É por isso que os brasileiros ainda sonham com empreededorismo e os franceses tiram o mofo de cima de Karl Marx e voltam a ler – e agir! – com consciência.

    EUNAOSABIA

    """"Ou seja, aqui a social-democracia petista ainda é altamente progressista. """

    Que? progressista como assim rapaz? aliado do capital financeiro nacional e externo? pagando as maiores taxas de juros do mundo? onde um mês de juros fariam 5 copas do mundo ou três anos de bolsa família? bancando "projetos" claramente de interesse das grandes empreiteiras? dando uma total sequência ao mesmo modelo econômico do governo anterior, o mesmíssimo modelo, com a responsabilidade fiscal, metas de inflação e a garantia do superávit primário (garantia do pagamento dos juros da dívida), tudo como manda o FMI… ou não? se apoderando de tudo como se fosse obra sua, e se aliando ao que há de mais retrógrado e atrasado na política nacional, ressuscitando velhos fantasmas já sepultos…. tipos como Sareny, Collor, Renan, Jucá…. amigo… seja um pouco mais coerente, tem horas que a forçada de barra de vocês vai além do razoável.

    Tenha um bom domingo.

abolicionista

Gostei do texto, mas acho necessário se questionar sobre o papel do voto hoje. Penso que, no caso da europa, seja praticamente nulo. De que adianta eleger um candidato de esquerda e crítico do "modelo neoliberal" se, quando o banco central europeu engrossar a voz, a gente sabe que ele vai tomar as mesmas "medidas de austeridade" necessárias para "salvar o país" (expressão que significa: jogar uma grande parte da população na miséria para salvar a elite rentista)? Na Grécia não foi diferente, um primeiro ministro socialista tomando medidas neoliberais (que de "neo", pelo visto, não têm nada exceto o cinismo, ou seja, o fato de que não acreditam na própria eficiência). A consequência desses governos de esquerda pragmática foi um enorme desgaste político para toda a esquerda, inclusive aquela que pensa em mudanças sistêmicas. Acho que chegou a hora do eleitor europeu anular seu voto para demonstrar, com essa atitude, que não acredita na farsa da democracia européia, com seus governantes fantoches governados pelos grandes grupos de capital.

EUNAOSABIA

Tem gente que acha que dinheiro dá em árvores.

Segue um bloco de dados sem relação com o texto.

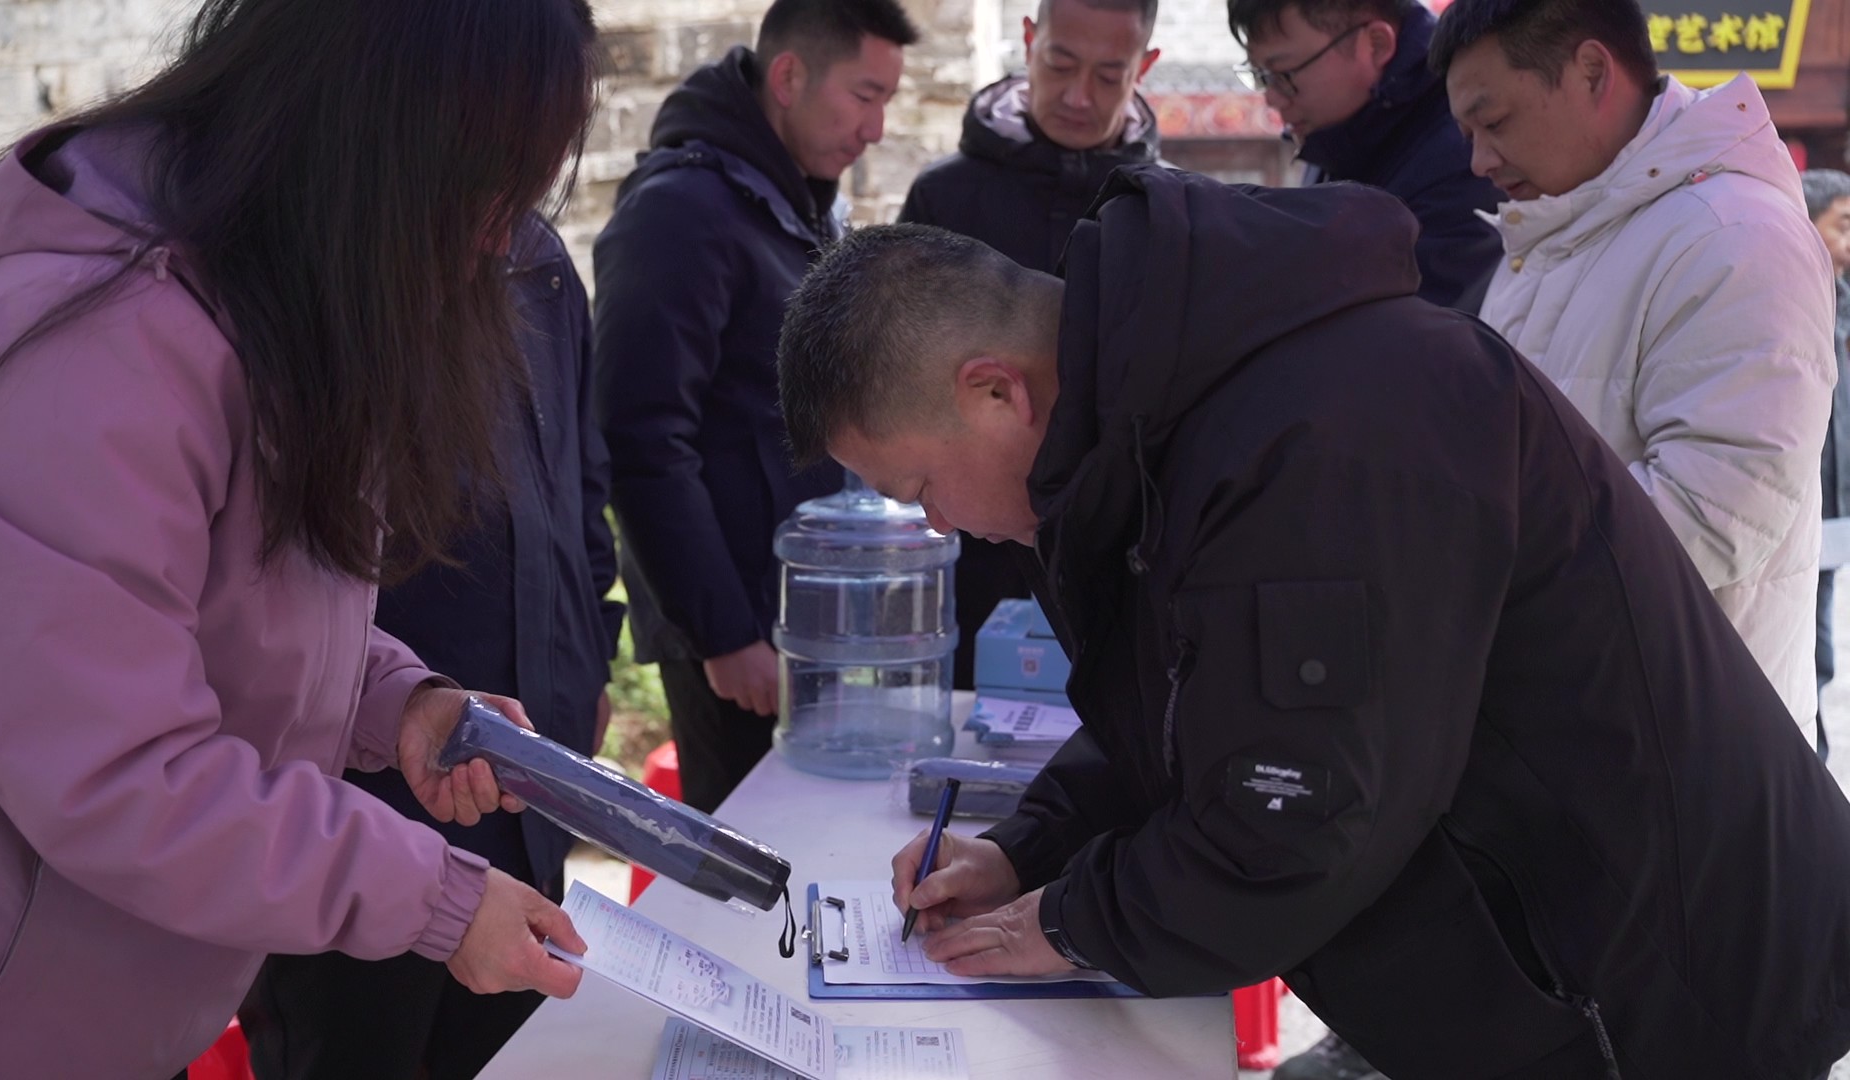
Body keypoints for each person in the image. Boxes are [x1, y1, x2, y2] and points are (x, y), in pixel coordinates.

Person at [775, 173, 1850, 1077]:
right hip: (1541, 957)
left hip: (1666, 993)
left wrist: (1065, 921)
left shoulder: (1327, 434)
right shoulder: (1170, 418)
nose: (937, 524)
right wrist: (1028, 848)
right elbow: (1193, 703)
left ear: (994, 392)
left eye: (918, 487)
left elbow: (1290, 825)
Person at [0, 1, 601, 1077]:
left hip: (106, 1001)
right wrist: (436, 898)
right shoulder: (85, 345)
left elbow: (232, 613)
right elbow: (121, 770)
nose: (495, 240)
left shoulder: (265, 297)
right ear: (374, 136)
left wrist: (399, 702)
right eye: (486, 191)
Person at [239, 217, 626, 1079]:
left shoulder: (538, 260)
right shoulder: (319, 260)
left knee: (512, 1053)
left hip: (509, 765)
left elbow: (575, 481)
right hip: (352, 810)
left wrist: (585, 653)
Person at [1436, 0, 1837, 743]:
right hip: (1573, 724)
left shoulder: (1735, 236)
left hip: (1681, 745)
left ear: (1592, 72)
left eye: (1495, 122)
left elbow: (1713, 518)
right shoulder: (1554, 230)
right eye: (1468, 135)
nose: (1479, 161)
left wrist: (1465, 563)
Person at [595, 0, 917, 812]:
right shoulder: (681, 210)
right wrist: (723, 634)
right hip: (736, 641)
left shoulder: (798, 204)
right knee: (745, 856)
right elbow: (640, 438)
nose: (876, 129)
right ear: (789, 76)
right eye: (864, 95)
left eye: (887, 101)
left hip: (806, 618)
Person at [900, 0, 1160, 690]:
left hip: (1118, 558)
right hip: (970, 553)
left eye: (1109, 75)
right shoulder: (945, 199)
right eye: (1061, 64)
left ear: (1145, 67)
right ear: (1028, 41)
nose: (1079, 96)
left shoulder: (1165, 214)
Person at [1233, 0, 1502, 309]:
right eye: (1261, 75)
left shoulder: (1463, 153)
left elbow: (1423, 324)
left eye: (1283, 74)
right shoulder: (1335, 132)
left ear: (1376, 44)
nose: (1272, 98)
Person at [1805, 168, 1850, 762]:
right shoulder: (1794, 302)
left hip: (1833, 504)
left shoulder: (1840, 303)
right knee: (1803, 647)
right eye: (1843, 225)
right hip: (1800, 504)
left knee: (1820, 646)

Tem gente que acha que fabricar dinheiro resolve todos os problemas econômicos.

    abolicionista

    Você está se referindo ao Fed?rs

Marat

Sarkozy é o candidato do capital, da imprensa venal e dos senhores das guerras colonialistas. O Hollande é um "socialista" domesticado. a Le Pen é o focinho da extrema direita retrógrada e preconceituosa mundial… Vai mal a decadente França!